Currently, the quest for diverse participation includes looking at ways to reach groups that speak neither English nor Spanish. Diversity is needed because the history of research “is embarrassingly white, straight, and male,” she said.

“This does us a disservice,” Blizinsky said “It is not good science when we continue to rely on the extrapolations based on that population. We are talking about groups of people that have been massively maltreated by science in the past. The battle to rebuild trust is a long and difficult one.”

Betrayed by Research

Before it receives a wealth of data to protect, the NIH program must face the disgraceful history of research abuse of minority populations such as African-Americans, Native Americans, and other groups.

“We are doing this through the lens of ethics,” she said. “We need to think about the implications of our actions: The way we are doing what we are doing, and the people we are trying to enfranchise with this program, and do it in a very conscientious and respectful way. We only get this one chance. There is no right way to do something the wrong way.”

For example, the NIH formed a panel to address concerns of Alaska Native and American Indian participants, including tribal sovereignty and the widespread rejection of DNA tests to establish tribal membership. (See IRB Advisor, November 2018.) Until these and other issues are resolved, the All of Us project has a moratorium on enrolling indigenous people.

“We are hoping to bring them into the program in a way that allows them to shape the way we interact with them,” she said. “To fundamentally change the conversation from ‘We are doing something to them’ to say, ‘They are allowing us, and helping us foster the program in its nascent stages in the tribal communities.’”

These communities distrust the use of genetic data in part because past studies used the data in ways researchers did not include in the informed consent, including to report levels of alcoholism or other stigmatizing tribal data.

“We are doing genomics as part of the All of Us research program, but this is not [just] a genomic study,” Blizinsky said. “We are collecting other valuable data. We are hoping that this is a resource that will be valuable to more than just people studying genomics.”

The challenge in reaching out to communities exploited through research is that they have the most disincentives to participate but could greatly benefit from the research.
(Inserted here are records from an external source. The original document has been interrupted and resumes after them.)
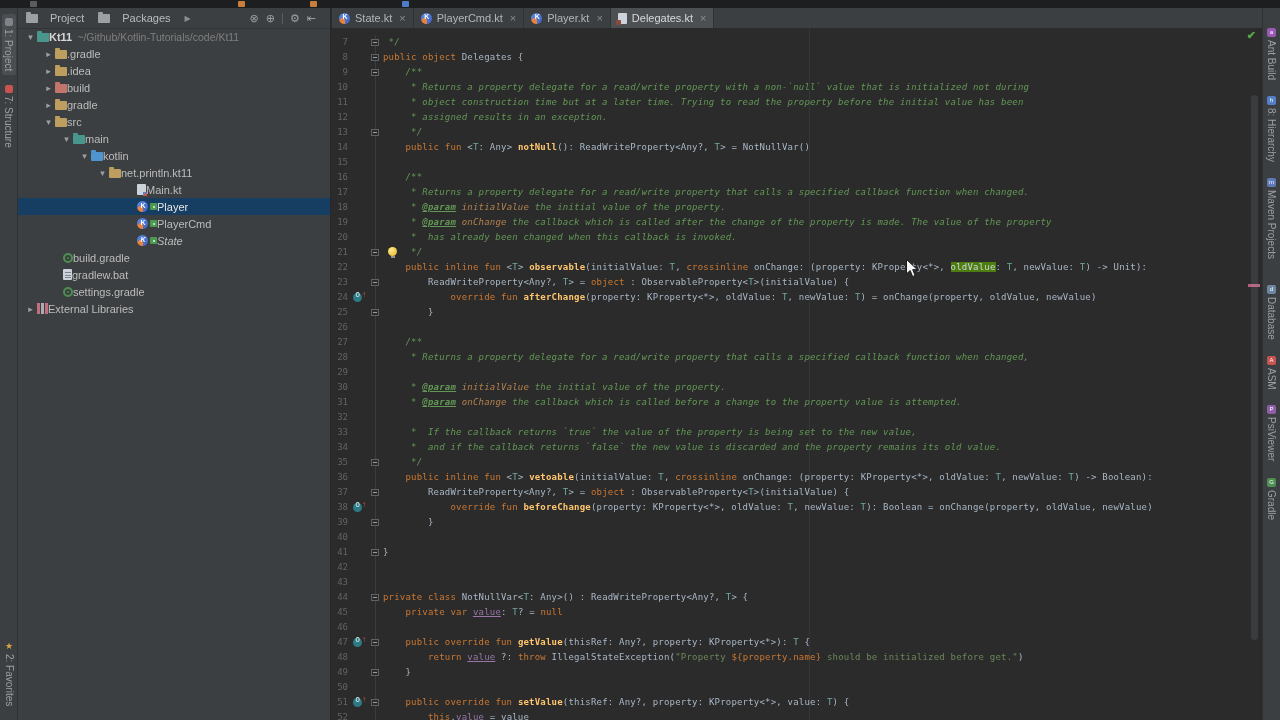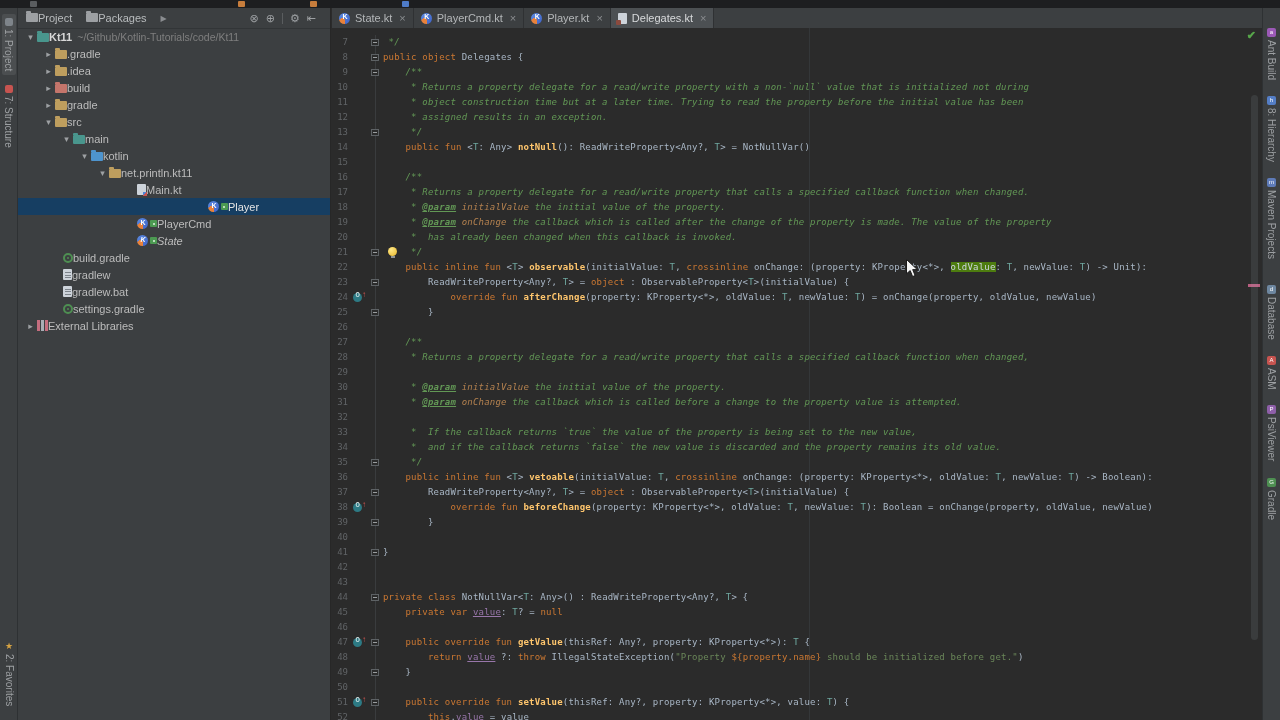"Project" .ph-tab { align-items: flex-start -> center; gap: 0 -> 12px }
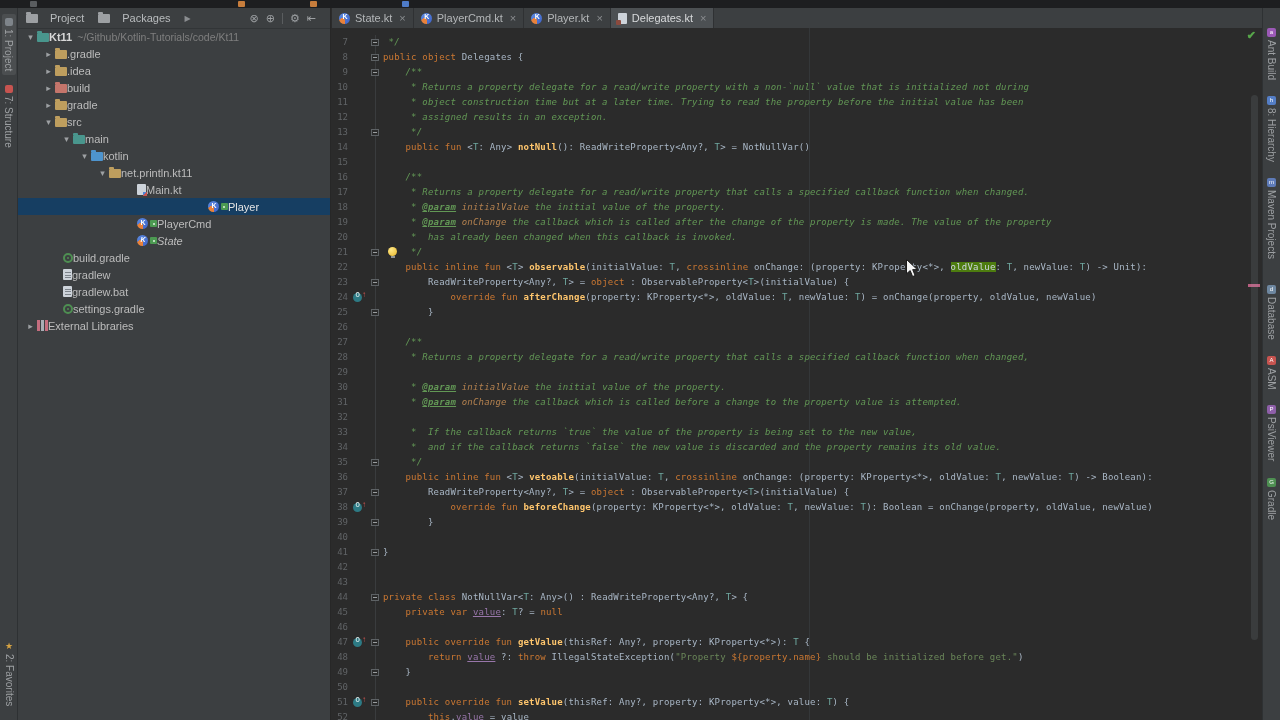"Player" div.tree-row { justify-content: center -> none }
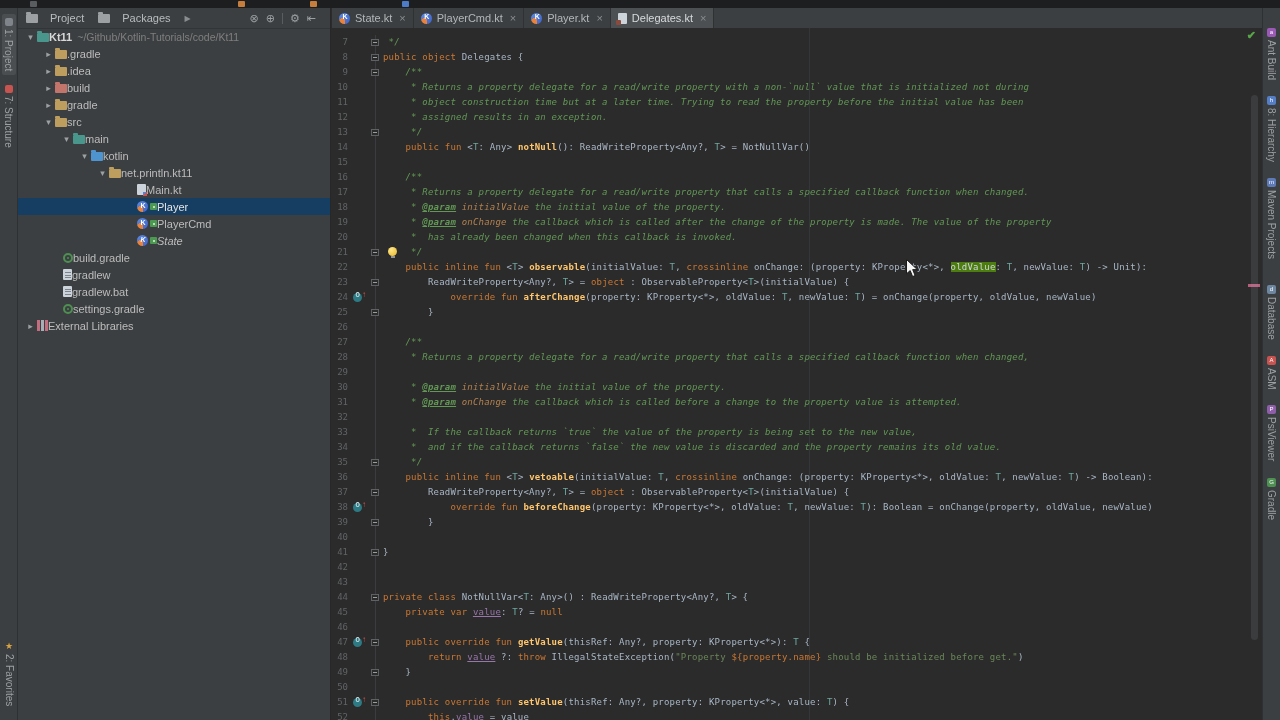"gradlew" div.tree-row { html: <div> <span></span> <span></span> <span>gradlew</span> </div> -> none }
Even if cures or treatments are discovered, they will be of little good to underserved communities if they are too expensive to benefit the people that need them.

“How do we as a program ensure that the benefits that are derived from the data we are collecting benefit the people that have given us the data?” she said. “What happens if we collect information that is then used in a way that reinforces institutionalized stigma that affects a certain population?”

A part of the data use agreement that is still being drafted is how to prevent stigmatizing research from the onset and in later communication of results.

“A lot of the stigma occurs in how the information and findings are conveyed to the community — how that is interpreted and added back into common knowledge,” she said.

For example, research on gender and sexuality can become politicized and taken up by one side or the other as evidence of their views.

“We need to do more research in understanding how gender and sexuality affect health,” she said. “There is a need to do that research, but at the same time we don’t want the community to suffer from the political nature of that label.”

These issues will be addressed through the project’s Resource Access Board, which is part of the All of Us Committee on Access, Privacy and Security.

There is an ongoing effort to develop tools to help researchers “not necessarily ensure, but at least encourage them to convey their information in ways that will not raise that kind of response,” Blizinsky said.

Part of the answer is to have members of a potentially stigmatized community come before the access board and give their views on research that affects their population, she said.